Archive for October, 2005

griffin smartdeck

Posted in Technology on October 2nd, 2005 by Jeff

S.M.R.T.

I love Griffin Technology. They make really neat stuff; case in point, couple years ago they came out with an almost entirely useless glowing knob! And I bought it! And I still love it to this day.

Griffin’s new “SmartDeck” seems marginally more useful. It’s a cassette feeder, yes, but it also controls the stereo in a magical way so you can use your existing tape deck controls to control the iPod. Then again, since the cassette feeder cable is four feet long, your iPod is probably going to be somewhere within arms reach anyhow; in any case, if I was in the market for a new cassette adapter for my iPod, this is totally the one I’d get.

ldopa konfabulator widget

Posted in Technology on October 1st, 2005 by Jeff

konfabulator widget!

Get the Konfabulator widget for ldopa.net here. Comments are welcomed!

~jeff

ldopa firefox plug-in

Posted in Technology on October 1st, 2005 by Jeff

firefox!

Get the Firefox search plug-in for ldopa.net here. Comments are welcomed!

~jeff

circle gets the square

Posted in Technology on October 1st, 2005 by Jeff

I just realized today that up until the invention of flash memory based mp3 players, every single music playing device in history (player piano, wax cylinder, phonograph, reel to reel, tape deck, CD player, hard disk) all had one thing in common: a rotating mechanical element.
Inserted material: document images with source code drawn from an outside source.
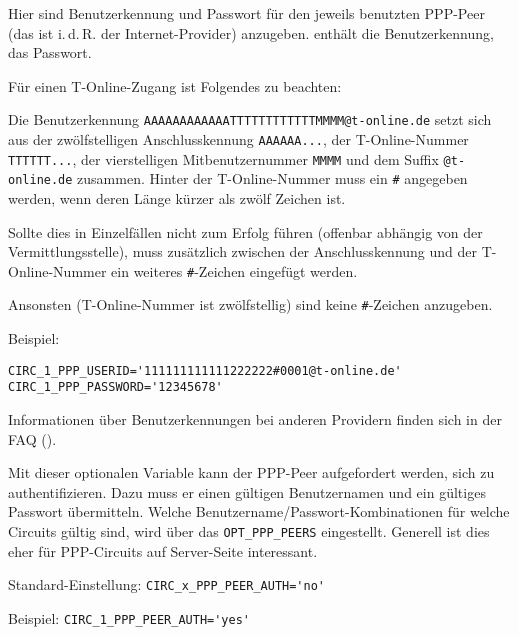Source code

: \begin{description}


Hier sind Benutzerkennung und Passwort für den jeweils benutzten PPP-Peer
(das ist i.\,d.\,R. der Internet-Provider) anzugeben. 
enthält die Benutzerkennung,  das Passwort.

Für einen T-Online-Zugang ist Folgendes zu beachten:

Die Benutzerkennung \texttt{AAAAAAAAAAAATTTTTTTTTTTTMMMM@t-online.de} setzt
sich aus der zwölfstelligen Anschlusskennung \texttt{AAAAAA...}, der
T-Online-Nummer \texttt{TTTTTT...}, der vierstelligen Mitbenutzernummer
\texttt{MMMM} und dem Suffix \texttt{@t-online.de} zusammen. Hinter der
T-Online-Nummer muss ein \texttt{\#} angegeben werden, wenn deren Länge
kürzer als zwölf Zeichen ist.

Sollte dies in Einzelfällen nicht zum Erfolg führen (offenbar abhängig
von der Vermittlungsstelle), muss zusätzlich zwischen der Anschlusskennung und
der T-Online-Nummer ein weiteres \texttt{\#}-Zeichen eingefügt werden.

Ansonsten (T-Online-Nummer ist zwölfstellig) sind keine \texttt{\#}-Zeichen
anzugeben.

Beispiel:
\begin{example}
\begin{verbatim}
CIRC_1_PPP_USERID='111111111111222222#0001@t-online.de'
CIRC_1_PPP_PASSWORD='12345678'
\end{verbatim}
\end{example}

Informationen über Benutzerkennungen bei anderen Providern finden sich in der
FAQ ().


Mit dieser optionalen Variable kann der PPP-Peer aufgefordert werden, sich zu
authentifizieren. Dazu muss er einen gültigen Benutzernamen und ein gültiges
Passwort übermitteln. Welche Benutzername/Passwort-Kombinationen für welche
Circuits gültig sind, wird über das \verb+OPT_PPP_PEERS+ eingestellt. Generell
ist dies eher für PPP-Circuits auf Server-Seite interessant.

Standard-Einstellung: \verb+CIRC_x_PPP_PEER_AUTH='no'+

Beispiel: \verb+CIRC_1_PPP_PEER_AUTH='yes'+

\end{description}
Along those lines, I suppose it won’t be too much longer until non-volitile flash memory replaces all the current forms of media with rotating mechanical elements — and while I’m sitting here next to this noisy PC with a loud fan and an even louder hard drive, I can’t say it’s a bad thing.

~jeff

a machine that makes itself.

Posted in Technology on October 1st, 2005 by Joshua

A couple of years ago, my friend Chip (photographer, machinist, and Dean of the Yale School of Art), said to me, “The milling machine changed everything. It was the first machine you could use to make another one.” Think about how that changes things, because it changes a lot.

There’s a fairly lively community of machinists out in the world who trade plans. So the milling machine of 2005 is clearly derived from its ancestors in the 19th century, but it’s evolved — and I really mean evolved, like, by natural selection — substantially.

I’ve always wished I had a milling machine. But they require skills I’d need to learn on top of thousands of dollars of equipment, that, unlike a computer, is dangerous and big.

These guys want to fix that problem. This thing means that I could have this doodad sitting beside my computer, and when I think of an object I want to make, I design it, and this thing poops it out. If I don’t like the way it’s pooping them, I download an upgrade to the machine, print out the upgrade, install it, and then it works better. Just like software.